The standard of care required from executive directors is much higher than that required from non-executive directors, but both types of directors are equally liable under tax laws. Also called inside director or internal director.non-executive directors
Non-working director of a firm who is not an executive director and, therefore, does not participate in the day-to-day management of the firm. He or she is usually involved in planning and policy making, and is sometimes included to lend prestige to the firm due to his or her standing in the community. Non-executive directors are expected to monitor and challenge the performance of the executive directors and the management, and to take a determined stand in the interests of the firm and its stakeholders. They are generally held equally liable as the executive directors under certain statutory requirements such as tax laws. Also called external director, independent director, outside director, or director at large.
OK?
January 16, 2015 at 3:58 am #222776ok…
can you help me out in this questionIn 2008 Ger was disqualified from acting as a company director for a period of 10 years under the Company Directors
Disqualification Act 1986 for engaging in fraudulent trading.

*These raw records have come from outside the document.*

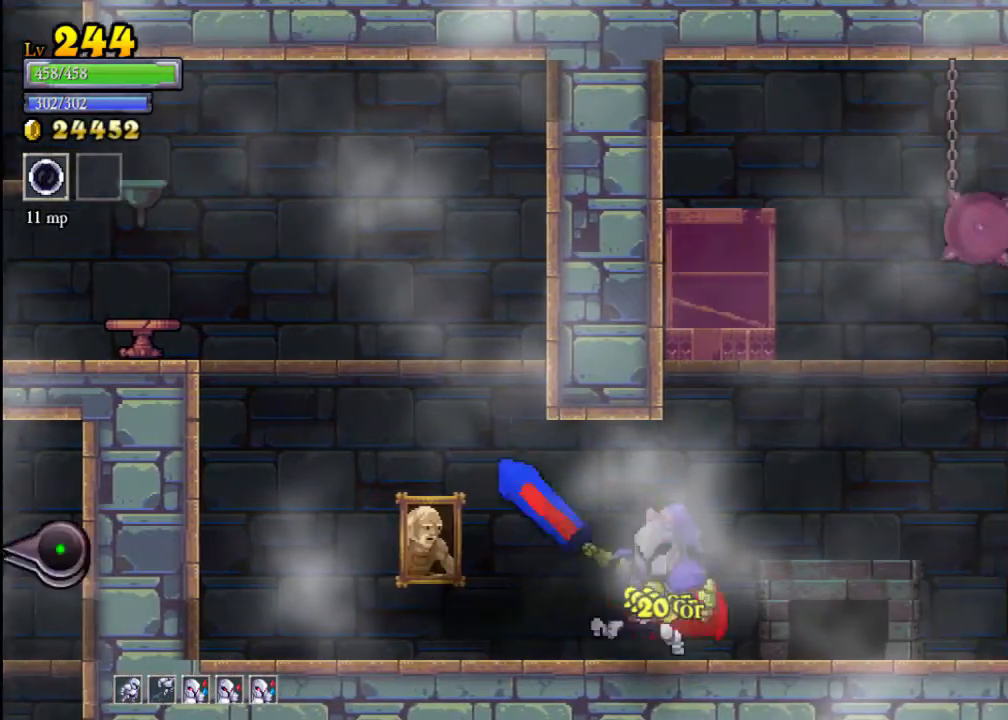
{"buttons": ["A"], "left_stick": "left", "events": [[133, "A", "down"]]}
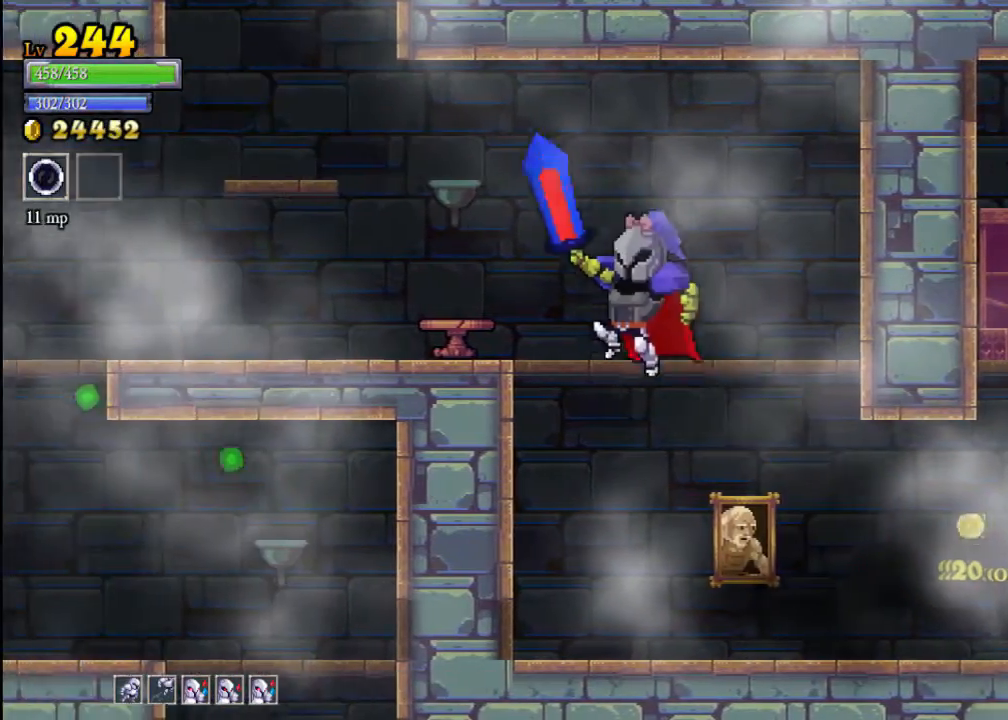
{"buttons": [], "left_stick": "left", "events": [[67, "A", "up"]]}
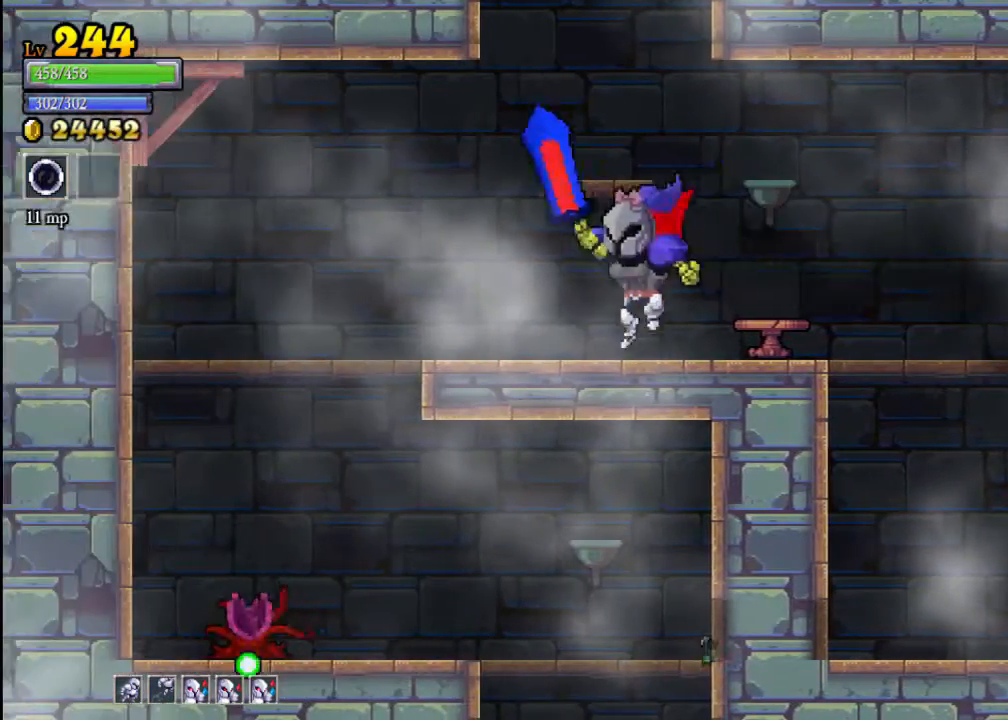
{"buttons": [], "left_stick": "down", "events": [[467, "left_stick", "down"]]}
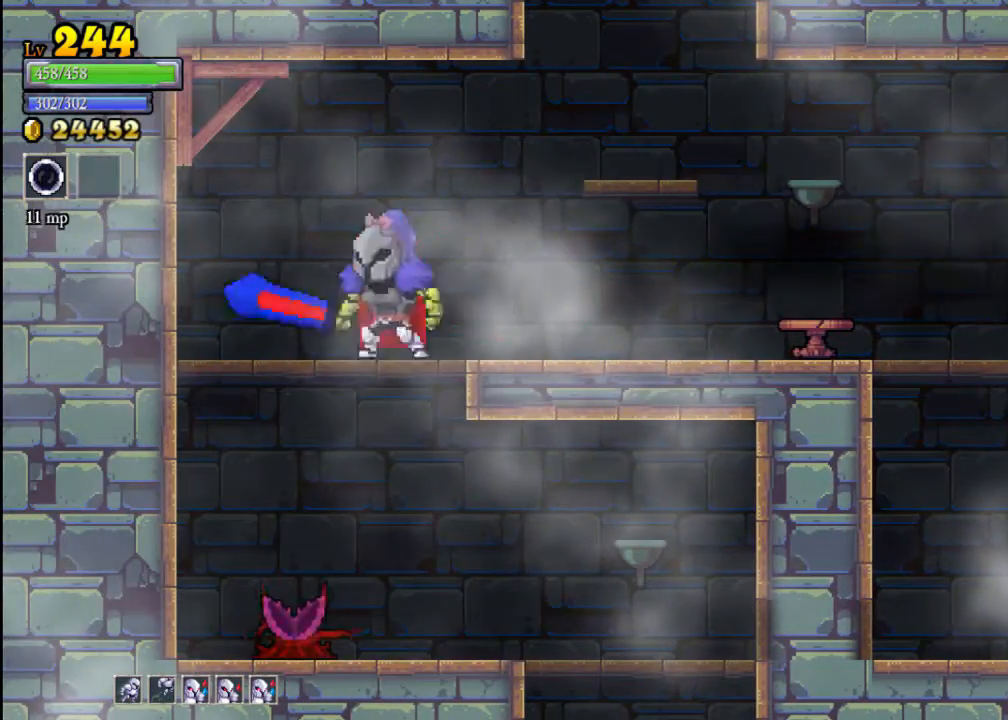
{"buttons": [], "left_stick": "right", "events": [[33, "A", "down"], [133, "A", "up"], [167, "left_stick", "down-right"], [267, "left_stick", "right"]]}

However, he decided to continue to pursue his fraudulent business and, in order to avoid the consequences of the
disqualification order, he arranged for his accountant Kim to run the business on his instructions. Although Kim took
no shares in the company, and was never officially appointed as a director, he nonetheless assumed the title of
managing director.
Required:
(a) Identify which of the following categories of directors apply to Ger and Kim:
(i) De facto
(ii) De jure
(iii) Non-executive
(iv) Shadow. (4 marks)(b) State the working relationship and duties of non-executive directors. (2 marks)
January 16, 2015 at 6:22 am #222783I presume that you have he answer in front of you so this is a test, is it?
Neither is de jure and neither is non-executive
Ger is a shadow director and Kim is a de facto director
It appears that the business (is it a company?) has no directors!
Ger is criminally liable in breach of a Court banning order
Kim is professionally at fault (he can’t be ACCA because no ACCA qualified person would do that
There’s enough about neds in the course notes for you to gather together 2 marks
Ok?
And, in future, I’m here to help you. I’m not here to be tested by you. If you have a problem with something that you have read or otherwise come across, then ask me to explain, but don’t set me test questions!
- AuthorPosts
- You must be logged in to reply to this topic.